Deepak Kapur and M. Subramaniam

Zhang, Kapur and Krishnamoorthy introduced a cover set method for designing
induction schemes for automating proofs by induction from
specifications expressed as equations and conditional equations.
This method has been implemented in the theorem prover
* Rewrite Rule Laboratory* (* RRL*) and a proof management
system * Tecton* built on top of * RRL,* and it has been
used to prove many nontrivial theorems and reason about
sequential as well as parallel programs. The cover set method is
based on the assumption that a function symbol is defined using a
finite set of terminating (conditional or unconditional) rewrite
rules. The termination ordering employed in orienting the rules is used
to perform proofs by well-founded induction. The left side of the rules are
used to design different cases of an induction scheme, and recursive calls to
the function made in the right side can be used to design appropriate
instantiations for generating induction hypotheses. A weakness of this method
is that it relies on syntactic unification for generating an induction scheme
for a conjecture. This paper goes a step further by proposing semantic
analysis for generating an induction scheme for a conjecture from a cover set.
We discuss the use of a decision procedure for Presburger arithmetic
(quantifier-free theory of numbers with the addition operation
and relational predicates >, <, not =, >=, <=) for performing
semantic analysis about numbers. The decision procedure is used to
generate appropriate induction schemes for a conjecture
using cover sets of function taking numbers as arguments.

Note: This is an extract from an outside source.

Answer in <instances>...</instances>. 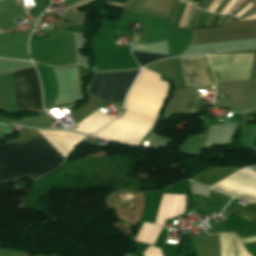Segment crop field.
<instances>
[{"instance_id":"obj_1","label":"crop field","mask_w":256,"mask_h":256,"mask_svg":"<svg viewBox=\"0 0 256 256\" xmlns=\"http://www.w3.org/2000/svg\"><path fill=\"white\" fill-rule=\"evenodd\" d=\"M66 161L42 136L0 146V183L29 176L36 180Z\"/></svg>"},{"instance_id":"obj_2","label":"crop field","mask_w":256,"mask_h":256,"mask_svg":"<svg viewBox=\"0 0 256 256\" xmlns=\"http://www.w3.org/2000/svg\"><path fill=\"white\" fill-rule=\"evenodd\" d=\"M137 73L138 71L96 74L89 94L107 102L114 100L123 102L124 96Z\"/></svg>"},{"instance_id":"obj_3","label":"crop field","mask_w":256,"mask_h":256,"mask_svg":"<svg viewBox=\"0 0 256 256\" xmlns=\"http://www.w3.org/2000/svg\"><path fill=\"white\" fill-rule=\"evenodd\" d=\"M10 74L15 86L16 108L43 111L40 84L34 68Z\"/></svg>"},{"instance_id":"obj_4","label":"crop field","mask_w":256,"mask_h":256,"mask_svg":"<svg viewBox=\"0 0 256 256\" xmlns=\"http://www.w3.org/2000/svg\"><path fill=\"white\" fill-rule=\"evenodd\" d=\"M202 86L214 85L207 56L195 57ZM194 57L179 58L186 87L201 86Z\"/></svg>"},{"instance_id":"obj_5","label":"crop field","mask_w":256,"mask_h":256,"mask_svg":"<svg viewBox=\"0 0 256 256\" xmlns=\"http://www.w3.org/2000/svg\"><path fill=\"white\" fill-rule=\"evenodd\" d=\"M239 169L240 168L212 166L192 179L211 186Z\"/></svg>"},{"instance_id":"obj_6","label":"crop field","mask_w":256,"mask_h":256,"mask_svg":"<svg viewBox=\"0 0 256 256\" xmlns=\"http://www.w3.org/2000/svg\"><path fill=\"white\" fill-rule=\"evenodd\" d=\"M133 57L135 58L136 62L140 66H144L152 61L172 57V56H165V55H158V54H151V53H143V52H135L132 51Z\"/></svg>"},{"instance_id":"obj_7","label":"crop field","mask_w":256,"mask_h":256,"mask_svg":"<svg viewBox=\"0 0 256 256\" xmlns=\"http://www.w3.org/2000/svg\"><path fill=\"white\" fill-rule=\"evenodd\" d=\"M232 212L252 221L256 222V204L250 203L240 208L233 210Z\"/></svg>"},{"instance_id":"obj_8","label":"crop field","mask_w":256,"mask_h":256,"mask_svg":"<svg viewBox=\"0 0 256 256\" xmlns=\"http://www.w3.org/2000/svg\"><path fill=\"white\" fill-rule=\"evenodd\" d=\"M251 148L256 151V137H255V139H254V142H253Z\"/></svg>"},{"instance_id":"obj_9","label":"crop field","mask_w":256,"mask_h":256,"mask_svg":"<svg viewBox=\"0 0 256 256\" xmlns=\"http://www.w3.org/2000/svg\"><path fill=\"white\" fill-rule=\"evenodd\" d=\"M43 256H60V255H57V254H46V255H43Z\"/></svg>"}]
</instances>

This extension of the cover set method automates proofs of many theorems
which otherwise, require human guidance and hints. The effectiveness of
the method is demonstrated using some examples which commonly arise in
reasoning about specifications and programs. It is also shown how semantic
analysis using a Presburger arithmetic decision procedure can be used for
checking the completeness of a cover set of a function defined
using operations such as + and - on numbers. Using this check, many function definitions
used in a proof of the prime factorization theorem stating that every number
can be factored uniquely into prime factors, which had to be checked manually,
can now be checked automatically in * RRL*. The use of the decision
procedure for guiding generalization for generating conjectures and merging
induction schemes is also illustrated.